All lines in the data bearing the string "held" should be identified and copied.

Segment Start: Records for the exercise

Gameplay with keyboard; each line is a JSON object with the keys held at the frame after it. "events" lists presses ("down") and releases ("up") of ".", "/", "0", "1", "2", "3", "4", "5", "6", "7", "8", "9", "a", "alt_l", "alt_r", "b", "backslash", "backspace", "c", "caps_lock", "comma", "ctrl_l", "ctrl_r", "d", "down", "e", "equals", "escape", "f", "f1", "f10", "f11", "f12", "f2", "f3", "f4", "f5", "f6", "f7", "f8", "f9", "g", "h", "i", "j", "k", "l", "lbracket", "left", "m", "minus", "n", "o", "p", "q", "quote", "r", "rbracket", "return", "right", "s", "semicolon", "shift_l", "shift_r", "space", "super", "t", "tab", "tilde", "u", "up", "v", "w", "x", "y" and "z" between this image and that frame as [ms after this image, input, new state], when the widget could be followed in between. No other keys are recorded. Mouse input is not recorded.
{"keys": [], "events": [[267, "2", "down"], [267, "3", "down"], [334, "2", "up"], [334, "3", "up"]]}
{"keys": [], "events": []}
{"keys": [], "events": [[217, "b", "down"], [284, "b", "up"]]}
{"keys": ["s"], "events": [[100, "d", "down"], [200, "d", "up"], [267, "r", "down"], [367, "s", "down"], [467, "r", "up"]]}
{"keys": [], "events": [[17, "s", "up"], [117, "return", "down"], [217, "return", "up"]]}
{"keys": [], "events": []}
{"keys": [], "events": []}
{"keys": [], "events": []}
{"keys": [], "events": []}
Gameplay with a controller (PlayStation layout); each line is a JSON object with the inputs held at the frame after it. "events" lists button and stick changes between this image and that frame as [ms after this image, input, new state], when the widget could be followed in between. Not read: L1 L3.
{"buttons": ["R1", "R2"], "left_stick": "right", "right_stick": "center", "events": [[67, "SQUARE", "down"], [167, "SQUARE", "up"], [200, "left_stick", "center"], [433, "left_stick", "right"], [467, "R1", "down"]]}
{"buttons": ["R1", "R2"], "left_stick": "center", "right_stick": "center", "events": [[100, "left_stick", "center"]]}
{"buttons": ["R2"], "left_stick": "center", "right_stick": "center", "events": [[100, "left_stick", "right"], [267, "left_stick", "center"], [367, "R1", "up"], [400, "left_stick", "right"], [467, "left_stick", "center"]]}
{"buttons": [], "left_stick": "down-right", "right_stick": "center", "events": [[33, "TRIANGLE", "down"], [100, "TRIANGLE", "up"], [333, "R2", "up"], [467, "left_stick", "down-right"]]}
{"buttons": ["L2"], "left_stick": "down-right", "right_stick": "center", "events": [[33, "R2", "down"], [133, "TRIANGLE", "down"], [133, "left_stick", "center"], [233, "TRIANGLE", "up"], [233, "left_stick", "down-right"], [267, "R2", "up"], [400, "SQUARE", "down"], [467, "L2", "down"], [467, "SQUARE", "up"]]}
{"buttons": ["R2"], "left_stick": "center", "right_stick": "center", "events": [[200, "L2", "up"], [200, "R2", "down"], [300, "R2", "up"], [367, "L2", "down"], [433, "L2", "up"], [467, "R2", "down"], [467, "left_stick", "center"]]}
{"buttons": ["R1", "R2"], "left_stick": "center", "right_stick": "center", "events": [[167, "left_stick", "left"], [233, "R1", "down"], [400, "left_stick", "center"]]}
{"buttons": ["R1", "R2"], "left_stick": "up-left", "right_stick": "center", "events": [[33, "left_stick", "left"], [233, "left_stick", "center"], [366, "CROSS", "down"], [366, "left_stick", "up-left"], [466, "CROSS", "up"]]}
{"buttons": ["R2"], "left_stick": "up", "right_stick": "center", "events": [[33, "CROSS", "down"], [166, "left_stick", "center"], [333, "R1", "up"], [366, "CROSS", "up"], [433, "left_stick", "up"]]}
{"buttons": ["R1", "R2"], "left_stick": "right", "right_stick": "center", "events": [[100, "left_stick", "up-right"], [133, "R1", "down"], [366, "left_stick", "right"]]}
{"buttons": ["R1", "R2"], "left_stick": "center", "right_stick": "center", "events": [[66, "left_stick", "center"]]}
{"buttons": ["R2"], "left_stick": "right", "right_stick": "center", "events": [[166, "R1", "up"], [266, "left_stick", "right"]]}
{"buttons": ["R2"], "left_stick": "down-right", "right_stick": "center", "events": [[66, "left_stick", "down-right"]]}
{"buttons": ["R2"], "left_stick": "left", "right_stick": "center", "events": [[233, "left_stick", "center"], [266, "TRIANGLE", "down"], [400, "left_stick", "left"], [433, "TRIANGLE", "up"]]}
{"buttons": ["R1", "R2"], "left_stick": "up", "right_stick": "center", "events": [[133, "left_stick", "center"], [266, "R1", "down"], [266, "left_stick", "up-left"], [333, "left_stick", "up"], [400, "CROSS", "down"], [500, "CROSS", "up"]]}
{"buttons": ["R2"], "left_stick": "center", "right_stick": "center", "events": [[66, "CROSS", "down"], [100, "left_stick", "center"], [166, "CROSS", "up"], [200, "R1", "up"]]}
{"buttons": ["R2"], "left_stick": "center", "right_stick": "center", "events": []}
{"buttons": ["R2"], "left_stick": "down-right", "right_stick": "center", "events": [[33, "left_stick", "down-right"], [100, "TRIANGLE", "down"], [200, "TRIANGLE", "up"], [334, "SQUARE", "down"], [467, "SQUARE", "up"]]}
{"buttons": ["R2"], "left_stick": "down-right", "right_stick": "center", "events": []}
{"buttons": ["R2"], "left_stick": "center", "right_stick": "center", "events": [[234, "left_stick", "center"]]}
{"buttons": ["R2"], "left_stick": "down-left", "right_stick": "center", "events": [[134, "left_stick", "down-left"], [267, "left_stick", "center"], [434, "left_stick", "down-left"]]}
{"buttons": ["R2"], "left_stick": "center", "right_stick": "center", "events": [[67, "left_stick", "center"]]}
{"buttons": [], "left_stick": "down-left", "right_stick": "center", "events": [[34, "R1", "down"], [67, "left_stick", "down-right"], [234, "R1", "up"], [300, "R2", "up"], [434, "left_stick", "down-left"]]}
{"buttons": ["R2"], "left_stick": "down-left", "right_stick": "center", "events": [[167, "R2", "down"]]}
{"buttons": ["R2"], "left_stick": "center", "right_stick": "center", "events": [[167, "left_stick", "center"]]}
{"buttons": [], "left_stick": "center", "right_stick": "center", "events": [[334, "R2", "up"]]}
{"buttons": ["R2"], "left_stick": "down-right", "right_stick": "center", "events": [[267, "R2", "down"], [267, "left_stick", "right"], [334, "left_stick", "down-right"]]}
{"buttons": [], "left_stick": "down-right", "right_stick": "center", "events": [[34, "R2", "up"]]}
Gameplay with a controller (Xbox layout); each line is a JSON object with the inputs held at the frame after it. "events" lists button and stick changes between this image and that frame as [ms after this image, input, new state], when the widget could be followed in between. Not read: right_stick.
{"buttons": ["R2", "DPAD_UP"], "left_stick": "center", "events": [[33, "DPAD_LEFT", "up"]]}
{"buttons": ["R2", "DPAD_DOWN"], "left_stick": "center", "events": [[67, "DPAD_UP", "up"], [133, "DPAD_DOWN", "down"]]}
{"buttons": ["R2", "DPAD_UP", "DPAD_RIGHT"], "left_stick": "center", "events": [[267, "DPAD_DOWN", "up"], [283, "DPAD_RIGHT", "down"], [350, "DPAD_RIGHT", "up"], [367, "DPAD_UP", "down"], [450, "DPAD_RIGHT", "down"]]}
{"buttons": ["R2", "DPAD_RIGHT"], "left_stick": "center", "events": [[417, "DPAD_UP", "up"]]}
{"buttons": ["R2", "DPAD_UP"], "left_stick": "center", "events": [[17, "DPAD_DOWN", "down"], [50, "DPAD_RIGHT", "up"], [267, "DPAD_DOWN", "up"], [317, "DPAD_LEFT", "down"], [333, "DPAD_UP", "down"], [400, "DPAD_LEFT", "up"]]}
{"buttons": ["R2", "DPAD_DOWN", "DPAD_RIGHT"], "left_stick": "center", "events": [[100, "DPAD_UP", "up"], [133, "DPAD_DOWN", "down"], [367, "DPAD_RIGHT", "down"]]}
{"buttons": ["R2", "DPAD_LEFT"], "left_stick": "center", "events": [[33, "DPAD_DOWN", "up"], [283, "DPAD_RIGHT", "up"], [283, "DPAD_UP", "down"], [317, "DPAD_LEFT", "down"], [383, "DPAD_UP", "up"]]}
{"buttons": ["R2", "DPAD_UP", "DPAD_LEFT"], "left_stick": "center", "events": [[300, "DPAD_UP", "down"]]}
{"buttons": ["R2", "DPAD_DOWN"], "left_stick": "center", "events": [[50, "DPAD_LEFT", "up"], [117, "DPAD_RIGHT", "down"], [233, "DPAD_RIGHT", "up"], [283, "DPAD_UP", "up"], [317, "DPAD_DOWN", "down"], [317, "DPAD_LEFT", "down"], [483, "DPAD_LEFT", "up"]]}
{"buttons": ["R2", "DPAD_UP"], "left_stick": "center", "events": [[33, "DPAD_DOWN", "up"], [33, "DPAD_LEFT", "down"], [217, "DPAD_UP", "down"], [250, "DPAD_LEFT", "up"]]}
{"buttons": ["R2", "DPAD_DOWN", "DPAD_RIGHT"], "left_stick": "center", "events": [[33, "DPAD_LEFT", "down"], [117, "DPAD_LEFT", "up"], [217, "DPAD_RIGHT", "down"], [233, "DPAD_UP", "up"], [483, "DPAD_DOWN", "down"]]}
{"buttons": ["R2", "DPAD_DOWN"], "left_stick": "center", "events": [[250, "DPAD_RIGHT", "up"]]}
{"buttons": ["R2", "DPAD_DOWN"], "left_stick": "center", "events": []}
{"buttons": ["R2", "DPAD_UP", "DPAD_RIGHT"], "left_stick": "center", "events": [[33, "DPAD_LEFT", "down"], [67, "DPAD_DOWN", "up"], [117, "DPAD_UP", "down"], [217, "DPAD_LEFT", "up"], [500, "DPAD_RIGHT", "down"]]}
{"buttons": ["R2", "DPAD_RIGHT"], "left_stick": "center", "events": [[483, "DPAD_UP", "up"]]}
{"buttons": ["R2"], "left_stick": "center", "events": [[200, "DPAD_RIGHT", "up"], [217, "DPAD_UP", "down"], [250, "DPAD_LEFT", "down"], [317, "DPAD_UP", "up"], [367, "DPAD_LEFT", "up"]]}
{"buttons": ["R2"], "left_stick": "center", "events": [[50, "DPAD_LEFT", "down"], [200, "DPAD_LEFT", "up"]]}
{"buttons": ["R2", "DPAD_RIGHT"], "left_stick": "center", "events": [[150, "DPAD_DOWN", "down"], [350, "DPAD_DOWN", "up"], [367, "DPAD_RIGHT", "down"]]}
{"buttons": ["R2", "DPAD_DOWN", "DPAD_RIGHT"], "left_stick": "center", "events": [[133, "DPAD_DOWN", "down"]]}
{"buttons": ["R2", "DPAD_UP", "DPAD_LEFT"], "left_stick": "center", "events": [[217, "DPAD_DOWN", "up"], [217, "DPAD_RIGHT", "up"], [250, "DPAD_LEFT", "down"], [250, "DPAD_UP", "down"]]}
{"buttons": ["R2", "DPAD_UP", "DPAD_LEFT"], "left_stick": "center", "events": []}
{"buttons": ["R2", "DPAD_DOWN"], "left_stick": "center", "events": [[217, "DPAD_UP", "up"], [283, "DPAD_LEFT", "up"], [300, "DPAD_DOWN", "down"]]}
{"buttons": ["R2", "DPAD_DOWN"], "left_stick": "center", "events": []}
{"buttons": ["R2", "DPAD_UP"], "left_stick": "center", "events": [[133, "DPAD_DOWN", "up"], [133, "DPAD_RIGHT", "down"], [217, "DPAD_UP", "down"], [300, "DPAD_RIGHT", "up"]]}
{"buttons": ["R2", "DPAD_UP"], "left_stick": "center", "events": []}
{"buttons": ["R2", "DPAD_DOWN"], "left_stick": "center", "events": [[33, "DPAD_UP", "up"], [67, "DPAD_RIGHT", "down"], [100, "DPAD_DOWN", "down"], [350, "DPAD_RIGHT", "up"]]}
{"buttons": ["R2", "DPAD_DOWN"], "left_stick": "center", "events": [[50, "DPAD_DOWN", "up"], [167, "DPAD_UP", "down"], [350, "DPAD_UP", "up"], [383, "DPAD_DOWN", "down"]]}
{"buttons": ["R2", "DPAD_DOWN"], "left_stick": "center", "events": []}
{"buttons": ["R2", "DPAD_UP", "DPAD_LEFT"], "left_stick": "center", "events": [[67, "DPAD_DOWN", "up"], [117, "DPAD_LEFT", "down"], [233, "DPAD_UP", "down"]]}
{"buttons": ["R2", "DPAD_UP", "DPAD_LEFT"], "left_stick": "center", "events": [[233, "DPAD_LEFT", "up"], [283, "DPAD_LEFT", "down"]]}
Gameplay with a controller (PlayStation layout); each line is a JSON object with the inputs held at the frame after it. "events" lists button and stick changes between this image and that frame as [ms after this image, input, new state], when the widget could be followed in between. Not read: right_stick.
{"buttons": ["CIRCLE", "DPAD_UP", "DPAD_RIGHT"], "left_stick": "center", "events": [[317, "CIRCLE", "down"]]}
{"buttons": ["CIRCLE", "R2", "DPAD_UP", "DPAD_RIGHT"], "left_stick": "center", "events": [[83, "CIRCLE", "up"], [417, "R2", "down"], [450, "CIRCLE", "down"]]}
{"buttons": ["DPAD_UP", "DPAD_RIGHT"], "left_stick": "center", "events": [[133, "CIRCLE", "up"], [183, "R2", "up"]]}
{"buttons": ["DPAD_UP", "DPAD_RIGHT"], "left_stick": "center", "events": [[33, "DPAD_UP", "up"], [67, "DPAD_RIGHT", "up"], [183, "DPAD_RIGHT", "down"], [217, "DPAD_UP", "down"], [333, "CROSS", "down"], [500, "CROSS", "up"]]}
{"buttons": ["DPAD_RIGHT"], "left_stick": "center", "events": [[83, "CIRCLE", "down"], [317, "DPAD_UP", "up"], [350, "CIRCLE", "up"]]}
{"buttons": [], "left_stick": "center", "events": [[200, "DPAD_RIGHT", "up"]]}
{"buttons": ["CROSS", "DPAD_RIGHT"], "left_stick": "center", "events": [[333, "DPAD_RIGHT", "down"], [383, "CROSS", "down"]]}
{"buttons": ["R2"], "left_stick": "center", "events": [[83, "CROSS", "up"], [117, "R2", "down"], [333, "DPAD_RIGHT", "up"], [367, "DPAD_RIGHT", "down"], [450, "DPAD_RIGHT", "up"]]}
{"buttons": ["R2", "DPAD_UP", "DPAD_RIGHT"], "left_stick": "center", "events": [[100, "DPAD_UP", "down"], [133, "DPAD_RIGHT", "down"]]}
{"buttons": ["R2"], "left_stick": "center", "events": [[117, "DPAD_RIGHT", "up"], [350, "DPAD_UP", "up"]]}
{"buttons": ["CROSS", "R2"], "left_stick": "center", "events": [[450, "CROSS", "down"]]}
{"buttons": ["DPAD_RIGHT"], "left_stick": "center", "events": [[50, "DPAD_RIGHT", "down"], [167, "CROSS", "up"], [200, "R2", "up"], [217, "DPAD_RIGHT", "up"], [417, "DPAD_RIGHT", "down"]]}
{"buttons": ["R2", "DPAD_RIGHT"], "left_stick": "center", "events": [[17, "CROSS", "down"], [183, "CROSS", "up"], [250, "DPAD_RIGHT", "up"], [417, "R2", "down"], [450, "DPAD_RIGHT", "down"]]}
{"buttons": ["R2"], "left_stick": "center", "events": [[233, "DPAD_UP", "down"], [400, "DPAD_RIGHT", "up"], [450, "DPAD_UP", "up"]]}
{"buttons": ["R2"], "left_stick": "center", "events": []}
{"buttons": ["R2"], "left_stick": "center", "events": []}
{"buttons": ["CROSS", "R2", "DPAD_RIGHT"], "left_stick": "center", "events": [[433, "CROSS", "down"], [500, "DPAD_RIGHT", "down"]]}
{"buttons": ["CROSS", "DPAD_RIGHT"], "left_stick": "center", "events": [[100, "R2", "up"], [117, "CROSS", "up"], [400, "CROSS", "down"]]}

Segment End: Records for the exercise

● Exercise result:
Gameplay with keyboard; each line is a JSON object with the keys held at the frame after it. "events" lists presses ("down") and releases ("up") of ".", "/", "0", "1", "2", "3", "4", "5", "6", "7", "8", "9", "a", "alt_l", "alt_r", "b", "backslash", "backspace", "c", "caps_lock", "comma", "ctrl_l", "ctrl_r", "d", "down", "e", "equals", "escape", "f", "f1", "f10", "f11", "f12", "f2", "f3", "f4", "f5", "f6", "f7", "f8", "f9", "g", "h", "i", "j", "k", "l", "lbracket", "left", "m", "minus", "n", "o", "p", "q", "quote", "r", "rbracket", "return", "right", "s", "semicolon", "shift_l", "shift_r", "space", "super", "t", "tab", "tilde", "u", "up", "v", "w", "x", "y" and "z" between this image and that frame as [ms after this image, input, new state], when the widget could be followed in between. No other keys are recorded. Mouse input is not recorded.
Gameplay with a controller (PlayStation layout); each line is a JSON object with the inputs held at the frame after it. "events" lists button and stick changes between this image and that frame as [ms after this image, input, new state], when the widget could be followed in between. Not read: L1 L3.
Gameplay with a controller (Xbox layout); each line is a JSON object with the inputs held at the frame after it. "events" lists button and stick changes between this image and that frame as [ms after this image, input, new state], when the widget could be followed in between. Not read: right_stick.
Gameplay with a controller (PlayStation layout); each line is a JSON object with the inputs held at the frame after it. "events" lists button and stick changes between this image and that frame as [ms after this image, input, new state], when the widget could be followed in between. Not read: right_stick.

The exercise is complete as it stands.